Retype, exactly as written, every line from the one containing "Task: Go through" through the last line of the records below, both included; skip the pictures.
Start of Exercise data
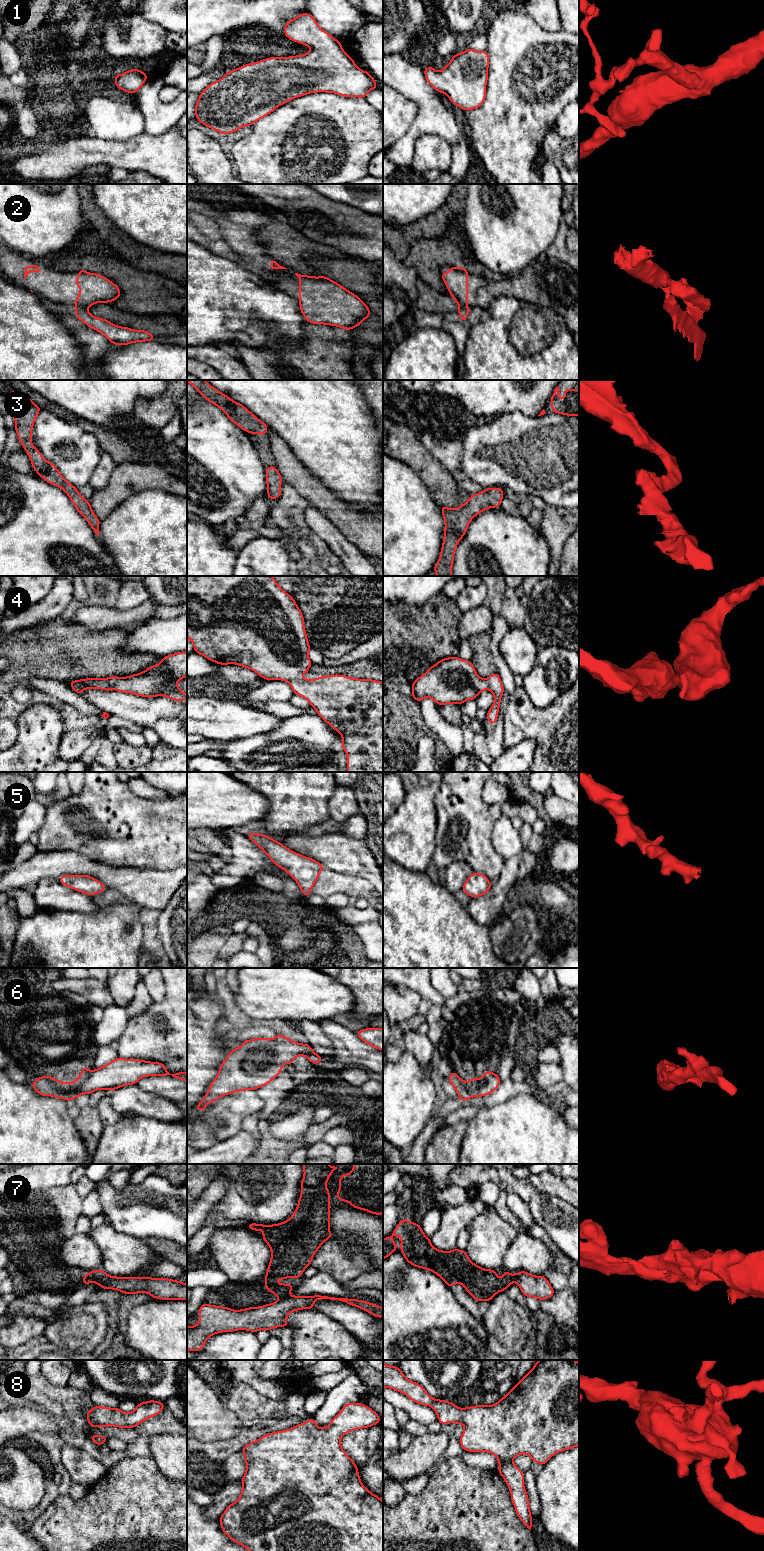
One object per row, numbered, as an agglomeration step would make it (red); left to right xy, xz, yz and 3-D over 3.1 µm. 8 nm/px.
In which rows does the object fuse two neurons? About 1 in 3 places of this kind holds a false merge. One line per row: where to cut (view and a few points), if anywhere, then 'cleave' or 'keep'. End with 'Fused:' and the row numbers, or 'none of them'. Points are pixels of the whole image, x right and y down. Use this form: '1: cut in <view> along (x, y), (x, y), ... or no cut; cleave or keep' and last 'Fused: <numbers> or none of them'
1: no cut; keep
2: cut in xy along (86, 307), (75, 308); cleave
3: no cut; keep
4: no cut; keep
5: no cut; keep
6: no cut; keep
7: cut in yz along (515, 1273), (516, 1280); cleave
8: no cut; keep
Fused: 2, 7

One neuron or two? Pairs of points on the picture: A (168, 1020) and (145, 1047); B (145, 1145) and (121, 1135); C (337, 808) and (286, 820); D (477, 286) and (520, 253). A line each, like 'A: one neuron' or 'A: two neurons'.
A: one neuron
B: one neuron
C: two neurons
D: two neurons

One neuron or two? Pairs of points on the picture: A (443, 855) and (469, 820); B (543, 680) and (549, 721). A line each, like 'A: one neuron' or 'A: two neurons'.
A: one neuron
B: two neurons

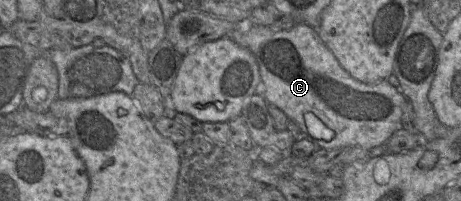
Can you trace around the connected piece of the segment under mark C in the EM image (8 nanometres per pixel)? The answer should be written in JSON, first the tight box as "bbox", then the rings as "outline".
{"bbox":[230,23,406,150],"outline":[[[297,23],[287,31],[273,31],[268,26],[253,24],[247,32],[235,29],[230,37],[255,56],[265,86],[264,99],[281,109],[289,119],[296,122],[308,140],[323,149],[361,147],[369,150],[385,144],[391,135],[402,128],[402,105],[406,100],[403,93],[387,80],[365,84],[354,79],[342,68],[334,54],[320,39],[317,29]]]}

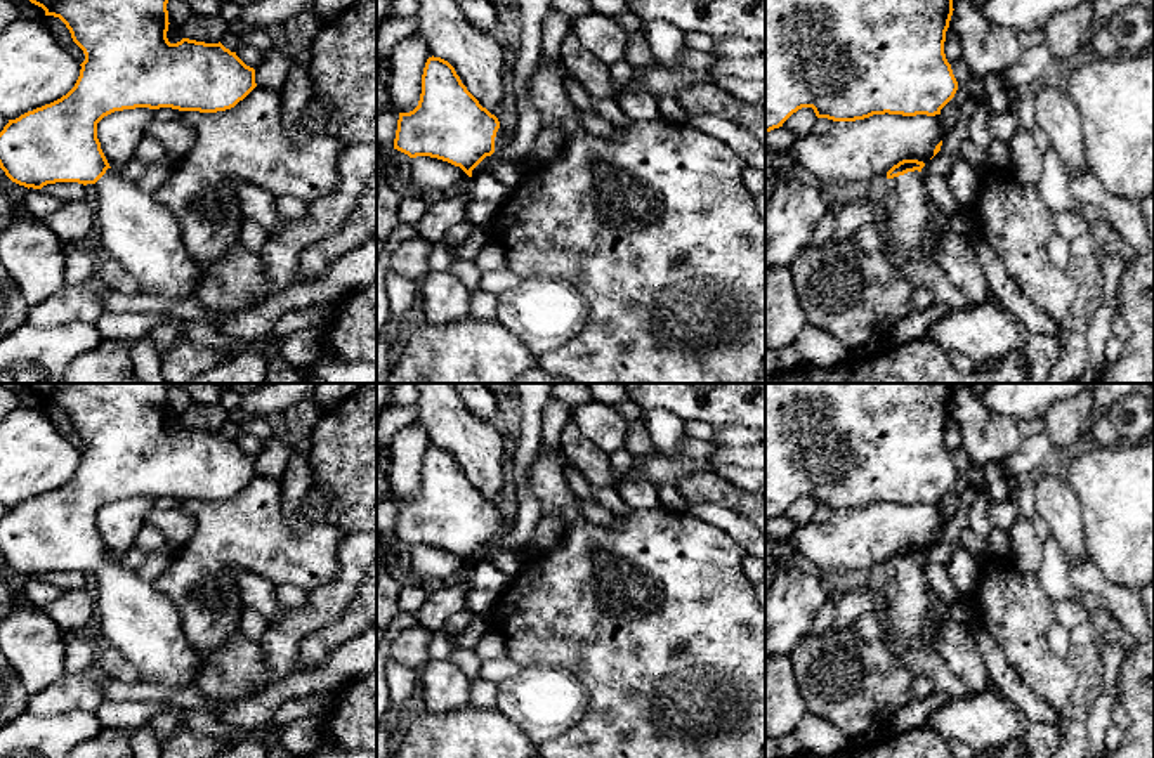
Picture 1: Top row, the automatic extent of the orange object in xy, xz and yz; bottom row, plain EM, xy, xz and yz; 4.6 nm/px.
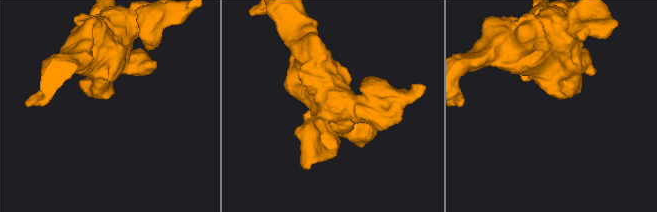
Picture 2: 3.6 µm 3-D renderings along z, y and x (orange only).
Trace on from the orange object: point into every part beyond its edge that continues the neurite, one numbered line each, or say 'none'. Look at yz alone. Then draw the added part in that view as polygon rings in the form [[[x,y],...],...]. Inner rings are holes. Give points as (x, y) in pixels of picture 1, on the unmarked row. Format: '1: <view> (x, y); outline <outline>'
1: yz (908, 616); outline [[[921,560],[888,567],[888,574],[883,591],[887,640],[899,649],[925,642],[935,614]]]

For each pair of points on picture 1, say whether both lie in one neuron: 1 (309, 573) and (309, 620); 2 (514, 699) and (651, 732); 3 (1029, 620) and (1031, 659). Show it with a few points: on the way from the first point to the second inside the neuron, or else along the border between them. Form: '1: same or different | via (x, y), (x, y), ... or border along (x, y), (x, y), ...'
1: different | border along (337, 559), (337, 573), (328, 581), (308, 590)
2: different | border along (576, 675), (587, 691), (589, 706), (550, 739)
3: same | via (1029, 630), (1031, 649)

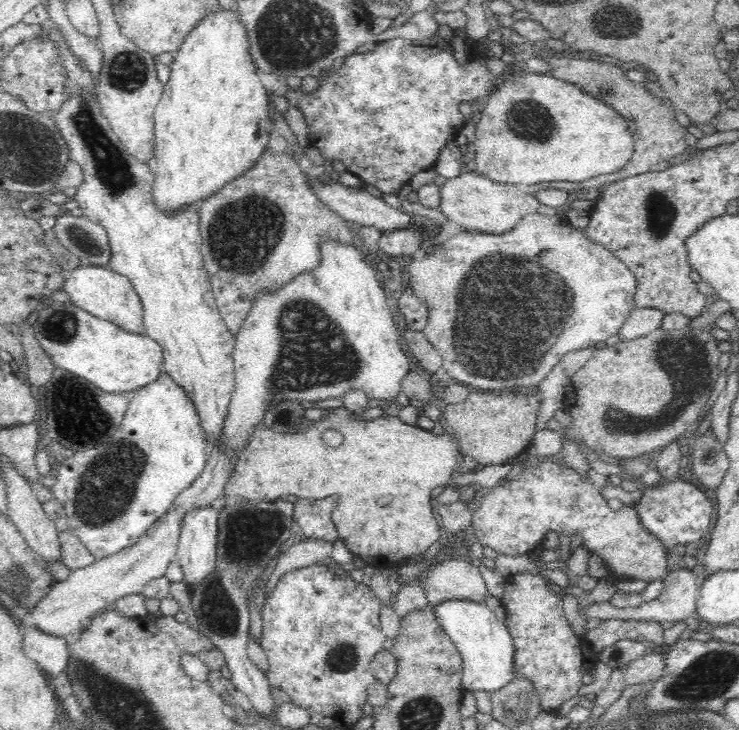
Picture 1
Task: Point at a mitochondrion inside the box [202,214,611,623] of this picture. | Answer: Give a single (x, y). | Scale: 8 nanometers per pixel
(508, 310)

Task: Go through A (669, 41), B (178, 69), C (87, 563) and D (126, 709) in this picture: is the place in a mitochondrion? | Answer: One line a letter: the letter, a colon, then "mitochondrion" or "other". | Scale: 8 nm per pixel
A: other
B: other
C: other
D: mitochondrion

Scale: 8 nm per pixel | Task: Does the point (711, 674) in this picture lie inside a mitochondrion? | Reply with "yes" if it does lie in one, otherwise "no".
yes

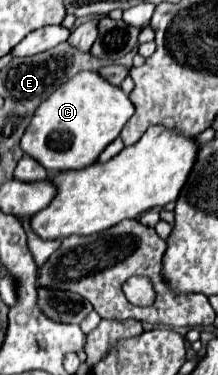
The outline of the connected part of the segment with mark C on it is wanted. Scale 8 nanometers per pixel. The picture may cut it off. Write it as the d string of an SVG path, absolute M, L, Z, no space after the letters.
M79 72L37 108L21 140L21 148L49 174L79 170L95 164L99 154L121 134L133 112L129 96L119 86L113 86L97 72Z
End of Exercise data
**Result of the exercise**
Task: Go through A (669, 41), B (178, 69), C (87, 563) and D (126, 709) in this picture: is the place in a mitochondrion? | Answer: One line a letter: the letter, a colon, then "mitochondrion" or "other". | Scale: 8 nm per pixel
A: other
B: other
C: other
D: mitochondrion

Scale: 8 nm per pixel | Task: Does the point (711, 674) in this picture lie inside a mitochondrion? | Reply with "yes" if it does lie in one, otherwise "no".
yes

The outline of the connected part of the segment with mark C on it is wanted. Scale 8 nanometers per pixel. The picture may cut it off. Write it as the d string of an SVG path, absolute M, L, Z, no space after the letters.
M79 72L37 108L21 140L21 148L49 174L79 170L95 164L99 154L121 134L133 112L129 96L119 86L113 86L97 72Z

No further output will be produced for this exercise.